_EXERCISE INSTRUCTIONS_
Only the lines from the one containing "Find the merge" to the end of the records should be given again, word for word and in full.

─── MATERIAL SHOWN ───

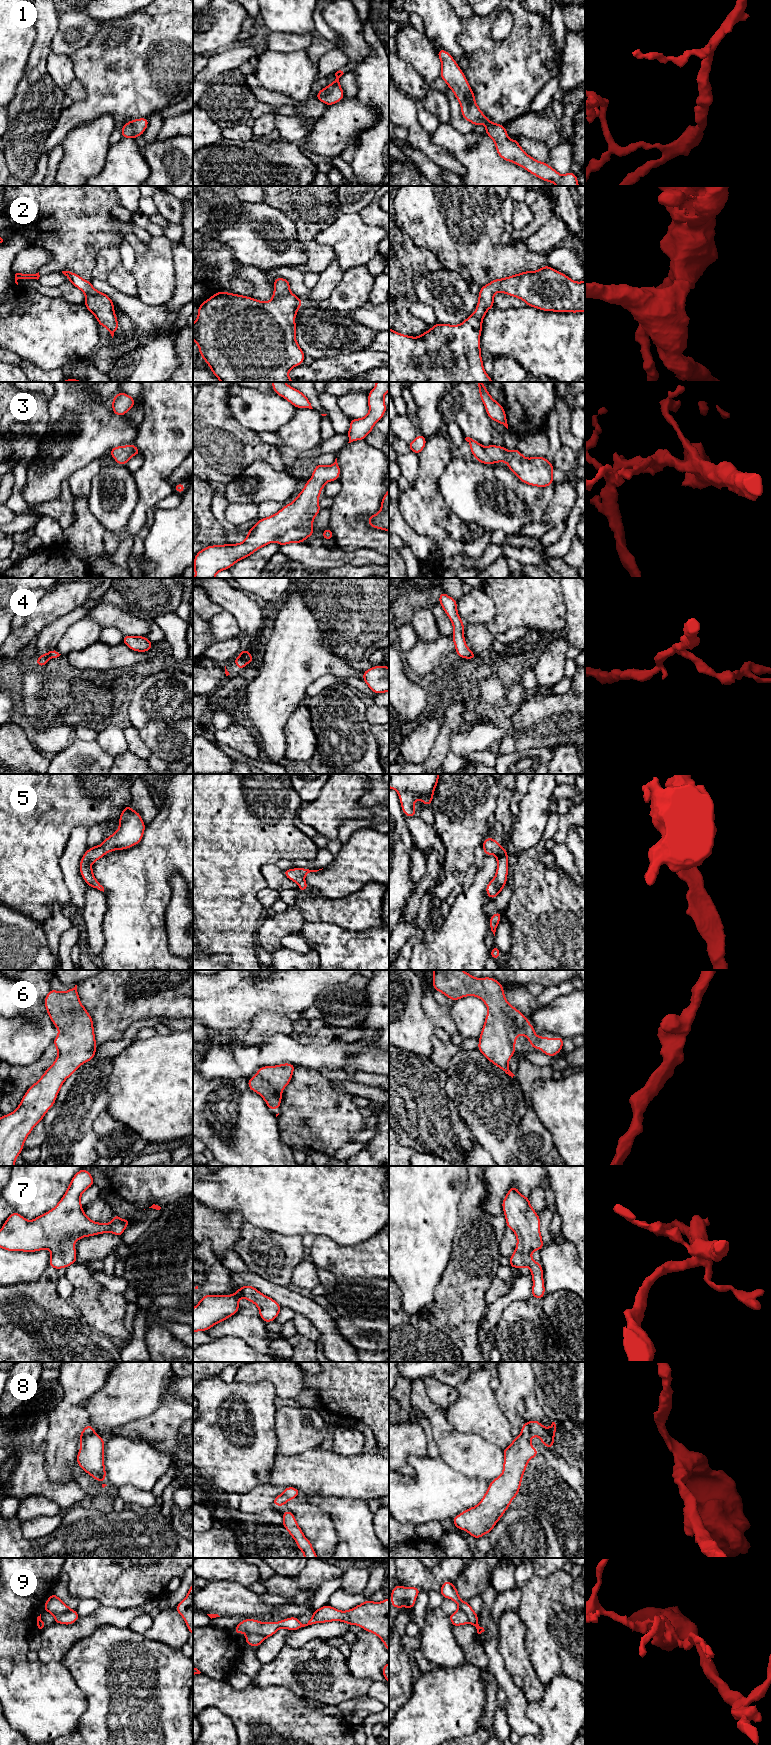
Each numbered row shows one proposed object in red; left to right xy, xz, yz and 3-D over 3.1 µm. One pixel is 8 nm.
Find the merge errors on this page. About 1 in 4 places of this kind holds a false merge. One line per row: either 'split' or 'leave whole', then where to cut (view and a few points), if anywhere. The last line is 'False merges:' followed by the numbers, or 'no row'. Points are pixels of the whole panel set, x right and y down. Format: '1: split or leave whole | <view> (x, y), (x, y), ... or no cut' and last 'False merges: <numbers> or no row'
1: leave whole | no cut
2: leave whole | no cut
3: leave whole | no cut
4: split | xz (240, 655), (247, 662)
5: leave whole | no cut
6: leave whole | no cut
7: leave whole | no cut
8: leave whole | no cut
9: split | xz (247, 1632), (261, 1634), (266, 1637)
False merges: 4, 9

───

_WRITTEN REPLY_
Find the merge errors on this page. About 1 in 4 places of this kind holds a false merge. One line per row: either 'split' or 'leave whole', then where to cut (view and a few points), if anywhere. The last line is 'False merges:' followed by the numbers, or 'no row'. Points are pixels of the whole panel set, x right and y down. Format: '1: split or leave whole | <view> (x, y), (x, y), ... or no cut' and last 'False merges: <numbers> or no row'
1: leave whole | no cut
2: leave whole | no cut
3: leave whole | no cut
4: split | xz (240, 655), (247, 662)
5: leave whole | no cut
6: leave whole | no cut
7: leave whole | no cut
8: leave whole | no cut
9: split | xz (247, 1632), (261, 1634), (266, 1637)
False merges: 4, 9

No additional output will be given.